From the line with "fruit: none [643,591,699,645]" to the line with "fruit: present [511,508,562,554]", retype each line exactly as it stands in the records below, but skip the pictures.

[Data supplied]
┏━━

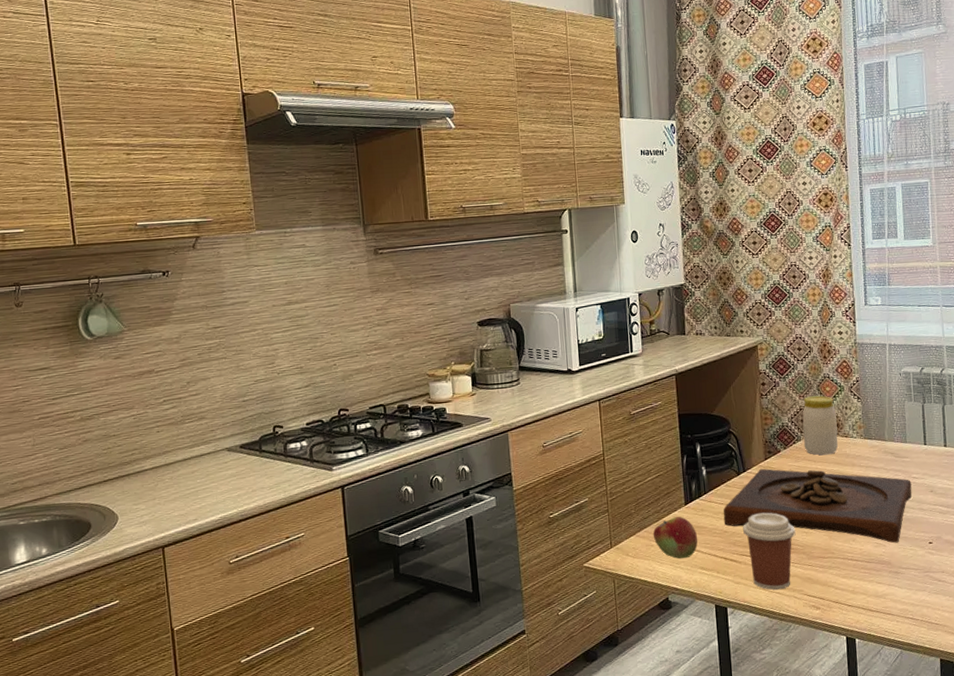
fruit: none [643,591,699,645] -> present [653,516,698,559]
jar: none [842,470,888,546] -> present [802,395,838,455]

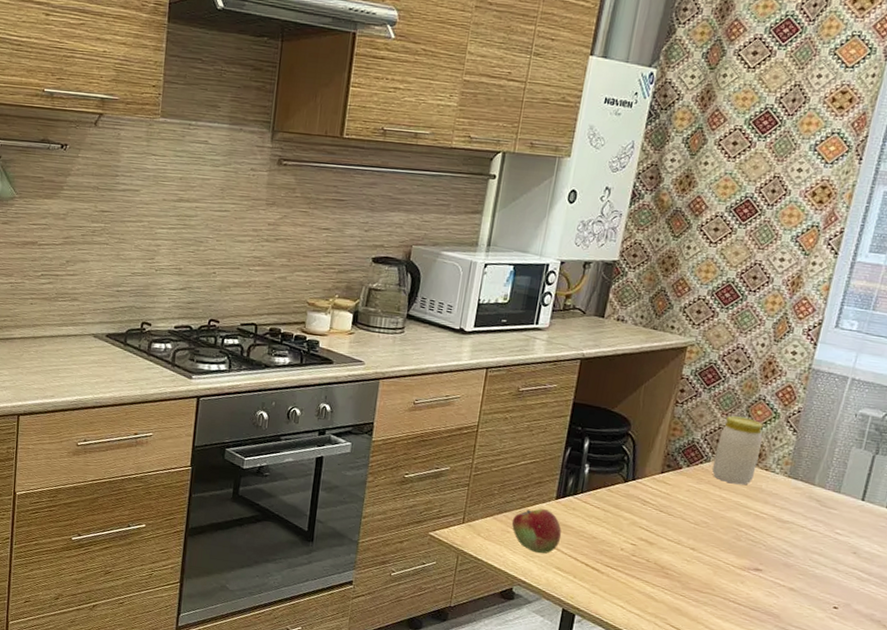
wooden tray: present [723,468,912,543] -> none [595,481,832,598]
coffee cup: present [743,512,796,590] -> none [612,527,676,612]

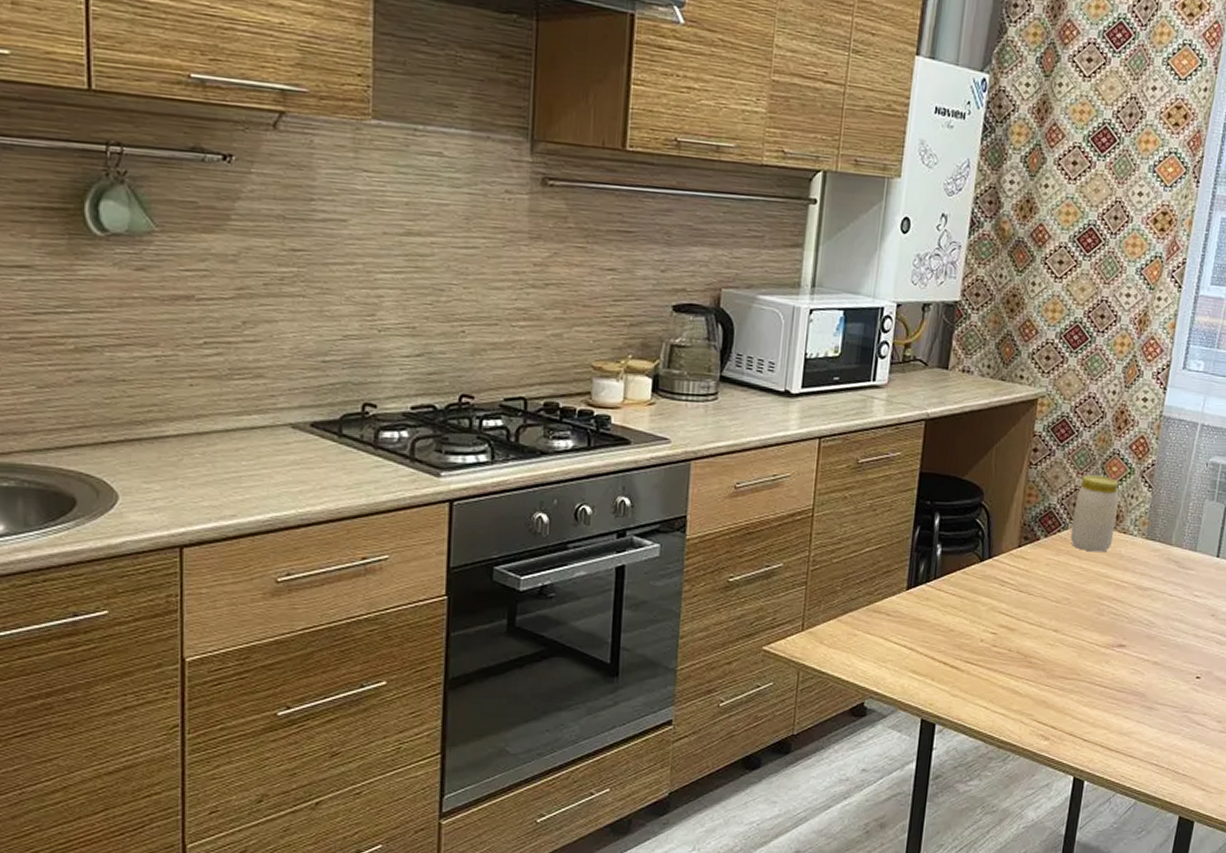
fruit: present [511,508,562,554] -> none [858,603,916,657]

┗━━
┏━━

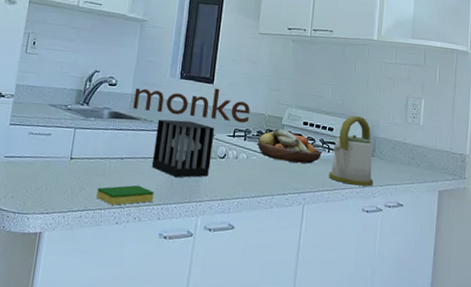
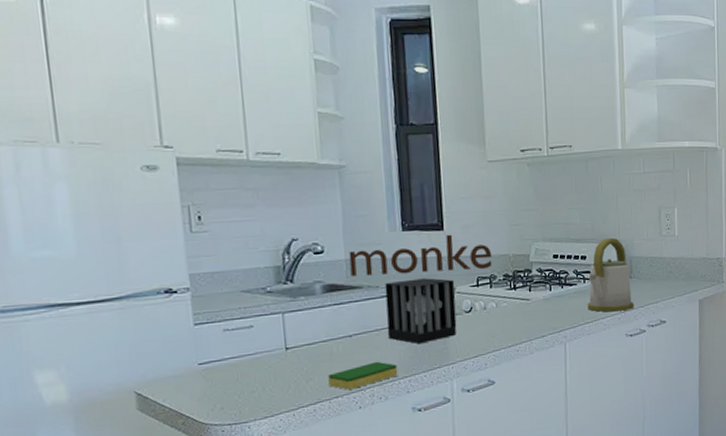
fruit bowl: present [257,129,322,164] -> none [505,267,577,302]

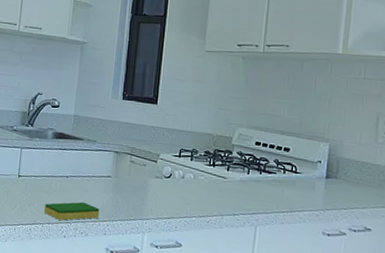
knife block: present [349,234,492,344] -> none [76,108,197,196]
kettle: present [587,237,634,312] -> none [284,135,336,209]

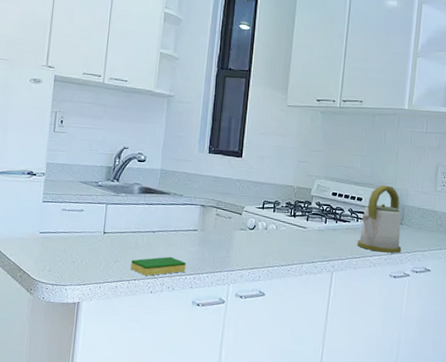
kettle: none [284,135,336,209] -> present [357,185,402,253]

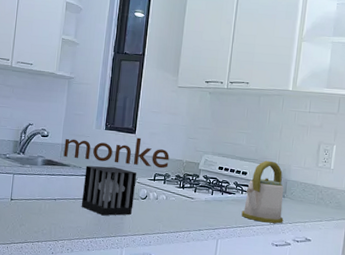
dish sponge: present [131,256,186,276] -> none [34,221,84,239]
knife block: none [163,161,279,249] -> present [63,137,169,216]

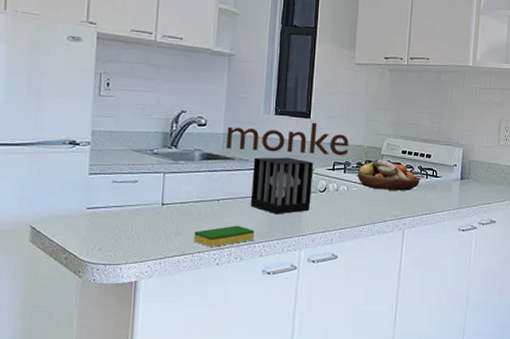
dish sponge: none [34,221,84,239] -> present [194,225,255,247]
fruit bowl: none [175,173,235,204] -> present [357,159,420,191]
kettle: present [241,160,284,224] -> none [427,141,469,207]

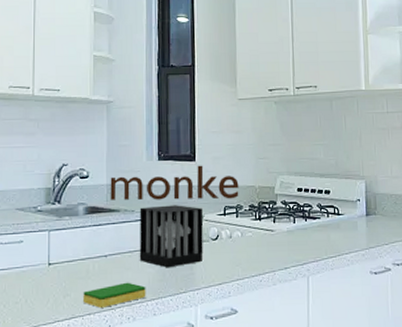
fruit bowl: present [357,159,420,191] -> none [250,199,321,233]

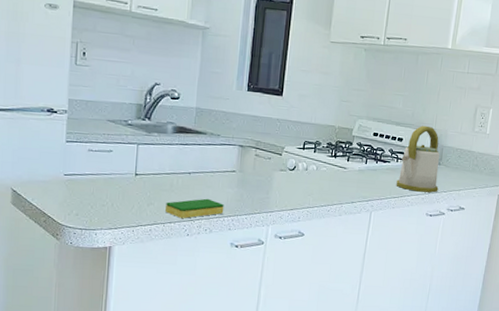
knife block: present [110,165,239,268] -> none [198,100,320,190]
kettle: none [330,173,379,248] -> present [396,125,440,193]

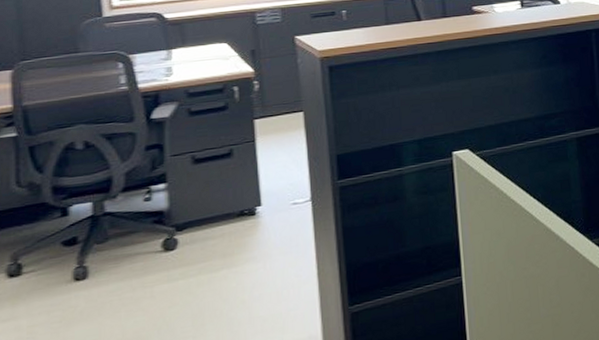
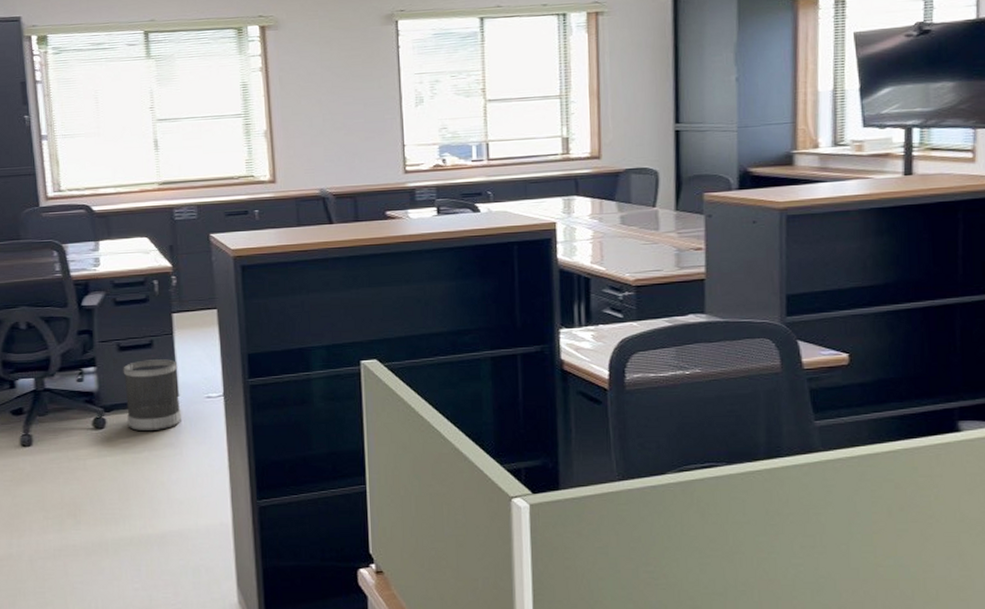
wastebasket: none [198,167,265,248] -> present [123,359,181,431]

┗━━
┏━━

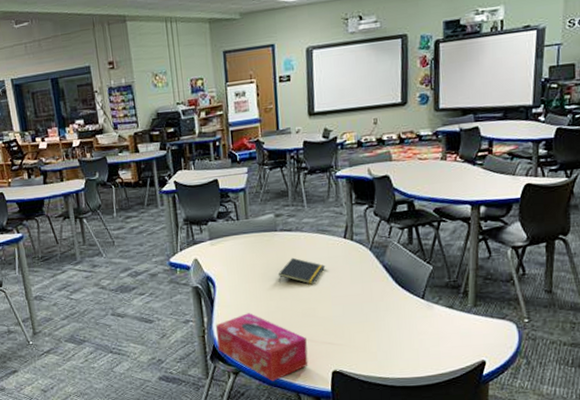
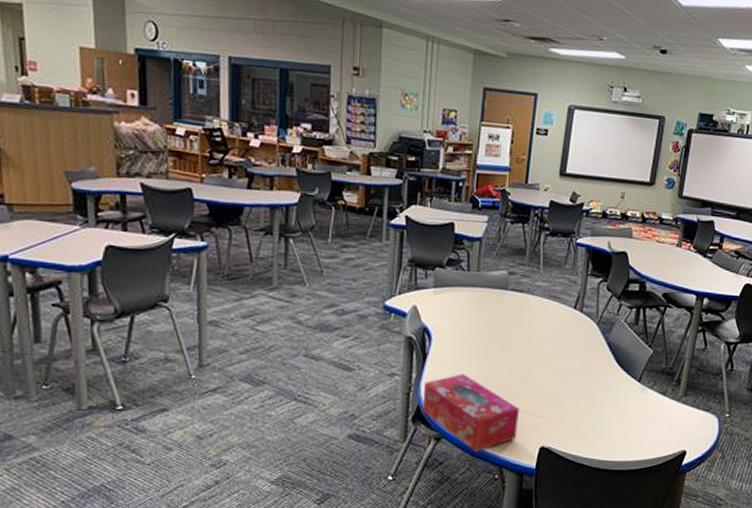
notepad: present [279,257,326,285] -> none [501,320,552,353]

┗━━

[The answer]
fruit: none [643,591,699,645] -> present [653,516,698,559]
jar: none [842,470,888,546] -> present [802,395,838,455]

wooden tray: present [723,468,912,543] -> none [595,481,832,598]
coffee cup: present [743,512,796,590] -> none [612,527,676,612]

fruit: present [511,508,562,554] -> none [858,603,916,657]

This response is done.